Transcribe completo y sin ningún cambio el fragmento sobre «El rey pálido» que aparece a continuación.

===== EXTRACTO SELECCIONADO

Ciertos capítulos de "El rey pálido" parecen regresar a ese molde. Más allá de la confusión o vórtice de pequeños relatos, citas o descripciones, el capítulo número nueve (“prefacio del autor”), abundante en notas al pie que ramifican las ideas expuestas en el cuerpo de la página y ofrecen todo tipo de digresiones, podría leerse como una suerte de autoparodia: un autor demasiado angustiado por la influencia de "La broma infinita" intenta contar su vida, en particular el momento en que trabajó en el Centro Regional de Examen de la Agencia Tributaria de Peoria, y para hacerlo abruma al lector con paradojas, cambios de tono, anécdotas en apariencia triviales y digresiones. Es desde ese capítulo, entonces (y de una declaración del autor citada por el editor), que vale asumir que Wallace había planeado para "El rey pálido" una estructura similar a la de su novela de 1996. La reconstrucción hecha por el editor se basa en esa suposición, y logra armar “algo parecido” -por decirlo de alguna manera- a "La broma infinita". Por supuesto que no sólo el libro se queda corto en número de páginas (550 contra 1.200) sino en trabajo, en desarrollo; pero el talento de Wallace está allí, indudable.

==========
===== INFORMACIÓN EXTRAÍDA

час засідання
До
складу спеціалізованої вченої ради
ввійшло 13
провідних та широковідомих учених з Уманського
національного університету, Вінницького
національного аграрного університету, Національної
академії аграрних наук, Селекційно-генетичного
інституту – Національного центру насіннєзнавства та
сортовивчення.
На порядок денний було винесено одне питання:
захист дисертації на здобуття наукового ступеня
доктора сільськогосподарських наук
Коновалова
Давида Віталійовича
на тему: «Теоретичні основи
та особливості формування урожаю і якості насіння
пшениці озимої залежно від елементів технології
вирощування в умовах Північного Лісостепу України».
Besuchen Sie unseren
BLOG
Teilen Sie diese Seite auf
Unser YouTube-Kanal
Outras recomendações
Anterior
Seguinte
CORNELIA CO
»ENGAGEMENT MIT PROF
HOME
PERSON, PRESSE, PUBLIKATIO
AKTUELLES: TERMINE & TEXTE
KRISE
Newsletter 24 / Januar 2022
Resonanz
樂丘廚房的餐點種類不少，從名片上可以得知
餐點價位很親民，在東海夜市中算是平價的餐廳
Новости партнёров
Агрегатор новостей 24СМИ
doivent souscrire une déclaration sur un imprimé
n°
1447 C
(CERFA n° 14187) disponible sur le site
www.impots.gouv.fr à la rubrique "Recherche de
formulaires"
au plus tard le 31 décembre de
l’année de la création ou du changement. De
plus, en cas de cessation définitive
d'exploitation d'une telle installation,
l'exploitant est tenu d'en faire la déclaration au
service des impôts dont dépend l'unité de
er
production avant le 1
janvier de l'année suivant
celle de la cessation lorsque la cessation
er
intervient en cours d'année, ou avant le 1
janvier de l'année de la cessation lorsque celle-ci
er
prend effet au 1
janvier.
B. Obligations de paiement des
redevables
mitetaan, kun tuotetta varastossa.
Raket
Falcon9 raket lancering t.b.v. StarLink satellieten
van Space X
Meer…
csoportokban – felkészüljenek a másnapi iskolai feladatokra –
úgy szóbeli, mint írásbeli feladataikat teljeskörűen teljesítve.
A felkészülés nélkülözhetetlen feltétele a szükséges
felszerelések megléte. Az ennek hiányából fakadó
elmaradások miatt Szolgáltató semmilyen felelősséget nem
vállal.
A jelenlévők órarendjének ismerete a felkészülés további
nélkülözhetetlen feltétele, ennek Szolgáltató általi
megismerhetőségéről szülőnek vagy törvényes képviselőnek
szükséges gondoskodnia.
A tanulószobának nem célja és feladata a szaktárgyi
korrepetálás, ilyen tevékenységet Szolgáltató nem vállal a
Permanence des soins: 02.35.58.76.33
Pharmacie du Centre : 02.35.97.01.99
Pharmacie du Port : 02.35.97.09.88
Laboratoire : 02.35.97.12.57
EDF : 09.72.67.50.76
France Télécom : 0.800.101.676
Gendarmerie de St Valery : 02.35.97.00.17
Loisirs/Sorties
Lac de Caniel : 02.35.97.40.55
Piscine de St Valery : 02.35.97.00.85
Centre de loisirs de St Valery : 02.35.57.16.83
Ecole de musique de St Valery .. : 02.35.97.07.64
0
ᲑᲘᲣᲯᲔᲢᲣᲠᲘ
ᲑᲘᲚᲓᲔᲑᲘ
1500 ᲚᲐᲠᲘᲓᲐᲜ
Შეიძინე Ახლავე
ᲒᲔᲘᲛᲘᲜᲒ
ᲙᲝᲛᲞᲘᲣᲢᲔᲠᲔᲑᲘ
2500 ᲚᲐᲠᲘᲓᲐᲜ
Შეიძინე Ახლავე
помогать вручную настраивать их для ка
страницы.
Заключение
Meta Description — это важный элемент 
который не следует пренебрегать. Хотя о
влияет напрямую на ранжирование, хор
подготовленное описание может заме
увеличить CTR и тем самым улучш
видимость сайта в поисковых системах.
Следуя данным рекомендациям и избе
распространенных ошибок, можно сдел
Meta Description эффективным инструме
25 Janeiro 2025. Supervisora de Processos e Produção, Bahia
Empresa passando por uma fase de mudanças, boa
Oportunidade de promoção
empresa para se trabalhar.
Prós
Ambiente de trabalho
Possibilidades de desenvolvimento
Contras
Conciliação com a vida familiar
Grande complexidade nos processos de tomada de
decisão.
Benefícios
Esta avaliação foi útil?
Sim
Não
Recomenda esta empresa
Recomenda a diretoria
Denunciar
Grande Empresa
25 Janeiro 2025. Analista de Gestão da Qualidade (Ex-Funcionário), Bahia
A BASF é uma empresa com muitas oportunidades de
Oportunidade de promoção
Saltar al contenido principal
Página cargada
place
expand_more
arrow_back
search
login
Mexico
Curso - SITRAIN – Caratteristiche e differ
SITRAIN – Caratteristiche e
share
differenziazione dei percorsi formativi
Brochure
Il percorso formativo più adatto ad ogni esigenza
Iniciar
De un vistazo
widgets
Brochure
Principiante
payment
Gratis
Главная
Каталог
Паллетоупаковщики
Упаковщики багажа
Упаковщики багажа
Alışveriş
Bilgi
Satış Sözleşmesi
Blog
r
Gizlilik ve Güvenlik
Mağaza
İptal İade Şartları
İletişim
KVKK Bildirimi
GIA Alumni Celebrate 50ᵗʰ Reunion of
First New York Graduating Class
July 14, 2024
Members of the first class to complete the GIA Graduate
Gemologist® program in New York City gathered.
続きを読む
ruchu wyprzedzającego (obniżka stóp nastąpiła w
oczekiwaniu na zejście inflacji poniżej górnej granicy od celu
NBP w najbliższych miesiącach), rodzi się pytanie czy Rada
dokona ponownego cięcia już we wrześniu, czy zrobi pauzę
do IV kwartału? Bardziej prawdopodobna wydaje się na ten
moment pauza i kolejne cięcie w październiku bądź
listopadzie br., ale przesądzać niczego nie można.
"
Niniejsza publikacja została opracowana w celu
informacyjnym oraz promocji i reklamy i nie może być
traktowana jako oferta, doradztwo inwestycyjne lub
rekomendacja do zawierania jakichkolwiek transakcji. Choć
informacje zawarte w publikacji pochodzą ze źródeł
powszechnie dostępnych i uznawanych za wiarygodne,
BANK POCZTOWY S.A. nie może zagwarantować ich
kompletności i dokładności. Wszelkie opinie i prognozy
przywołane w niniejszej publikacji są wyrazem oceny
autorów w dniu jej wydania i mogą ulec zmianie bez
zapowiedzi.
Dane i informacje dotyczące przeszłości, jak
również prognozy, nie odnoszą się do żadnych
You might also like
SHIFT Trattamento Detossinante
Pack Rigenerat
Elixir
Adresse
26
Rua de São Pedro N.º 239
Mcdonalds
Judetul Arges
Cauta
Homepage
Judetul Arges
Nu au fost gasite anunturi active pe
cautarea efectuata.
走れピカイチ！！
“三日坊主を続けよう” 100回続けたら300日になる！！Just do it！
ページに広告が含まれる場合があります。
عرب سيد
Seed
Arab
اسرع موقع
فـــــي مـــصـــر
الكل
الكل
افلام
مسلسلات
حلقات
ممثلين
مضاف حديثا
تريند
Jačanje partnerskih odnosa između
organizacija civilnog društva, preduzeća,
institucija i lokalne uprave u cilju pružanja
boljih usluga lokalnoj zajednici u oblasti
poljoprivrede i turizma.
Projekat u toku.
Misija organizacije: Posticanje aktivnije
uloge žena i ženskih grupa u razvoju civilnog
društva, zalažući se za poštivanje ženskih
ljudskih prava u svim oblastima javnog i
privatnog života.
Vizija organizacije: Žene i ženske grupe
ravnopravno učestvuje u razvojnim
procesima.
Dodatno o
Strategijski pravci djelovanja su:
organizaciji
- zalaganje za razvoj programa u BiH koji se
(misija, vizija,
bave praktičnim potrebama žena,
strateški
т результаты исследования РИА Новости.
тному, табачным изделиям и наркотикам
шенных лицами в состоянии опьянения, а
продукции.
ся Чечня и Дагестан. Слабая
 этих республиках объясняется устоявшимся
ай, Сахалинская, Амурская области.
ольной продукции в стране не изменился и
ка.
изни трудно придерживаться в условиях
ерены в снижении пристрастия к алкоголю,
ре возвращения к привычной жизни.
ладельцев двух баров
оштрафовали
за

==========

§ **SOLUCIÓN PROPUESTA**:
Ciertos capítulos de "El rey pálido" parecen regresar a ese molde. Más allá de la confusión o vórtice de pequeños relatos, citas o descripciones, el capítulo número nueve (“prefacio del autor”), abundante en notas al pie que ramifican las ideas expuestas en el cuerpo de la página y ofrecen todo tipo de digresiones, podría leerse como una suerte de autoparodia: un autor demasiado angustiado por la influencia de "La broma infinita" intenta contar su vida, en particular el momento en que trabajó en el Centro Regional de Examen de la Agencia Tributaria de Peoria, y para hacerlo abruma al lector con paradojas, cambios de tono, anécdotas en apariencia triviales y digresiones. Es desde ese capítulo, entonces (y de una declaración del autor citada por el editor), que vale asumir que Wallace había planeado para "El rey pálido" una estructura similar a la de su novela de 1996. La reconstrucción hecha por el editor se basa en esa suposición, y logra armar “algo parecido” -por decirlo de alguna manera- a "La broma infinita". Por supuesto que no sólo el libro se queda corto en número de páginas (550 contra 1.200) sino en trabajo, en desarrollo; pero el talento de Wallace está allí, indudable.